Before you return the lines below, strip out any images and keep every word as written.
Top of SUPPLIED MATERIAL
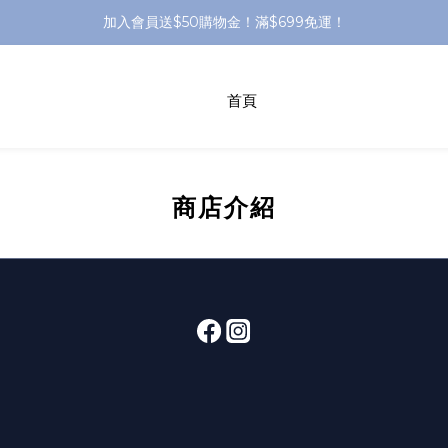
加入會員送$50購物金！滿$699免運！
加入會員送$50購物金！滿$699免運！
●官網獨家 - 生日$100購物金 - 會員集點活動
首頁
加入會員送$50購物金！滿$699免運！
商店介紹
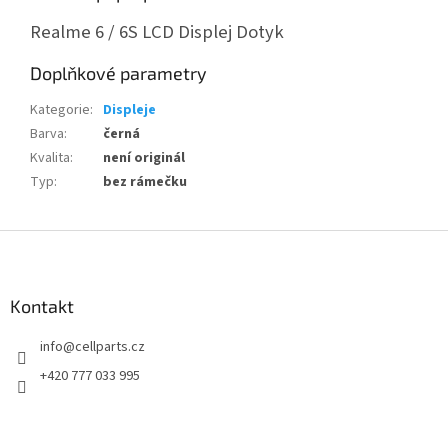
Realme 6 / 6S LCD Displej Dotyk
Doplňkové parametry
Kategorie
:
Displeje
Barva
:
černá
Kvalita
:
není originál
Typ
:
bez rámečku
Z
á
p
a
Kontakt
t
info
@
cellparts.cz
í
+420 777 033 995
Bottom of SUPPLIED MATERIAL
# [SOLUTION TO THE PROBLEM]
加入會員送$50購物金！滿$699免運！
加入會員送$50購物金！滿$699免運！
●官網獨家 - 生日$100購物金 - 會員集點活動
首頁
加入會員送$50購物金！滿$699免運！
商店介紹
Realme 6 / 6S LCD Displej Dotyk
Doplňkové parametry
Kategorie
:
Displeje
Barva
:
černá
Kvalita
:
není originál
Typ
:
bez rámečku
Z
á
p
a
Kontakt
t
info
@
cellparts.cz
í
+420 777 033 995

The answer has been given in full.